Quelques minutes plus tard les deux spectres marchaient dans des ruelles
nettement moins animés. Assaï les conduisit sous une petite allée couverte où il serait
facile de tendre une embuscade. Lorsqu’ils s’y engagèrent, le cyborg désigna furtivement
un renfoncement à la daeyaméenne. Celle-ci s’y engouffra discrètement tandis qu’Akronn
continuait son chemin l’air de rien. Même si leurs poursuivants disposaient de drones
comme il le soupçonnait, le passage couvert les obligerait à envoyer quelqu’un. Et
effectivement, le plan fonctionna. Vive comme l’éclair, Assaï avait bondit sur l’un des
suiveurs qu’ils avaient repérés. L’homme échangea quelques coups avec elle avant de
tenter de s’enfuir. Mais Assaï avait bien manœuvré et l’homme se retrouva pris au piège
entre la psionic et le cyborg. Alors qu’il s’approchait, Akronn vit soudainement l’homme se
laisser tomber sur les fesses, les yeux complètement dilaté.
-
Shikta ! jura Assaï en se penchant vers l’homme qui semblait en état de choc.

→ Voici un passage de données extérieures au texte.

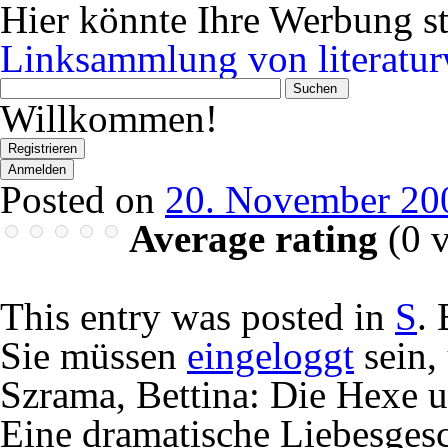
Hier könnte Ihre Werbung s
Linksammlung von literatur
Wonach
suchen
Willkommen!
Sie?
Registrieren
Anmelden
Posted on
20. November 20
Average rating
(
0
v
This entry was posted in
S
.
Sie müssen
eingeloggt
sein,
Szrama, Bettina: Die Hexe 
Eine dramatische Liebesgesc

Qu’est ce qui lui arrive ? demanda Akronn.
Il a activé un implant autistique, expliqua la daeyaméenne.
Akronn avait déjà entendu parler de ce type d’implant : Les agents corpo ou toute
autre personne qui ne devaient pas être pris avec des informations compromettantes en
était souvent équipé. Une fois activé, cela débranchait complètement leur cerveau jusqu’à
ce qu’ils reçoivent un signal envoyé par l’un des leurs, lorsque tout danger était écarté...

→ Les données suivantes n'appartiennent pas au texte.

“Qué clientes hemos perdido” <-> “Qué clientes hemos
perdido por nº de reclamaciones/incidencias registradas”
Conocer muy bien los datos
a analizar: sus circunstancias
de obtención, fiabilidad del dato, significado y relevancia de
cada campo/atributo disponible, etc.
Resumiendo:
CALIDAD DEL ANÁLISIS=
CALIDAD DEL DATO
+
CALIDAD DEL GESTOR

Avec ça, pas d’interrogatoire possible. Le type était complètement amnésique et devenait
parfaitement inutile…
-
Entre ça et le coup de la fausse frégate des douanes, fit Akronn, il vaudrait
mieux rester sur nos gardes…
Je suis d’accord, acquiesça Assaï. Il faut prévenir les autres, on fera le point à
l’hôtel.
***
Hôtel Shilla, Metroplexe de Kyusaka, trois heures plus tard
Assise dans un canapé du hall de l’hôtel à se ronger les ongles, Assaï attendait le
retour de Melvyn. Car si Fx était rentré seul deux heures plus tôt parce qu’il était fatigué,
Melvyn, lui, avait décrété qu’il était capable de gérer la situation et qu’il voulait profiter
correctement de sa première soirée daeyaméenne. Assaï avait hésité à retourner le
chercher mais elle ne voulait pas qu’il se moque d’elle… Et puis, il pouvait rentrer d’une
minute à l’autre de toute façon… En attendant, la jeune femme était anxieuse et espérait
qu’il ne lui était rien arrivé.
Puis elle les vit… Et elle se sentit défaillir. Oh Melvyn allait bien, ça oui… Il rentrait
fièrement à l’hôtel, Wu-mee pendu à son bras. Ils avaient l’air de tellement bien
s’entendre… Elle aurait dû le voir venir. Le cœur d’Assaï se serra. Elle avait été stupide de
croire que le capitaine du Predator puisse s’attacher à elle. Stupide de croire qu’elle pouvait
se rapprocher de lui. Ce n’était qu’un coureur de jupon qui ne méritait pas ce qu’elle était
en train de ressentir.
Idiote, songea-t-elle. Tu le sais pourtant, que t’as pas de chance avec les hommes…
Assaï se leva en prenant soin de ne pas se faire remarquer par le couple puis s’en
alla ruminer dans sa chambre, seule.